• behemoth •
bi-hee-mêth • Hear it!
Part of Speech: Noun
Meaning: 1. A Biblical animal of enormous dimensions. 2. A huge, frightful person or thing.
Notes: We have a single offspring of today's Good Word, an adjective, behemothian. This adjective crept into the language at the beginning of the 20th century, then crept out again almost as soon at it arrived. The Oxford English Dictionary claims that it is used mostly in poetry.
In Play: Today's word works well when referring to a large, surly person: "The bouncer at the bar was a behemoth whom I politely obeyed when asked to leave." On the other hand, it may be used to refer to any object of unusually large size, whether surly or not: "The two-volume Oxford English Dictionary is a behemoth with print so small, it comes with a magnifying glass to read the entries."

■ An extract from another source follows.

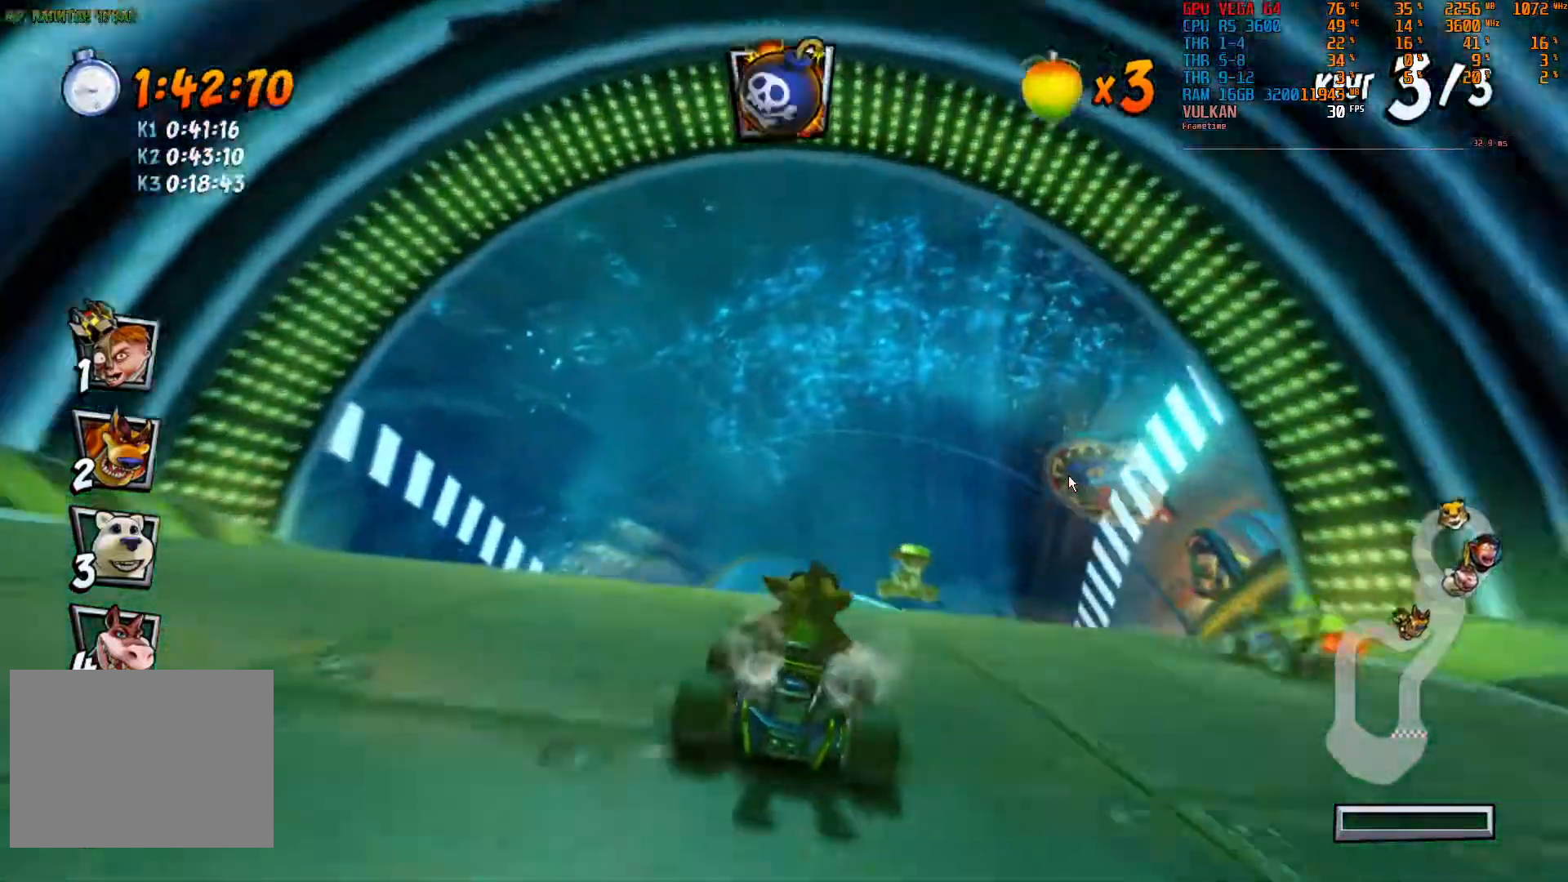
{"dt_ms": 500, "buttons": ["R2"], "left_stick": "right", "right_stick": "center"}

Word History: Today's Good Word came immediately from the Latin word behemoth taken from the Hebrew b'hemoth, which referred to some kind of huge beast in biblical times (Job 40:15). This word is assumed to be the intensive plural of b'hemah "beast". But the Hebrew word could be a borrowing of Egyptian pehemau "water-ox", which is what the Egyptians called a hippopotamus, similar to the Greek word hippopotomos "river horse". (Today's Good Word was suggested by Rob Towart, he of seemingly behemothian vocabulary.)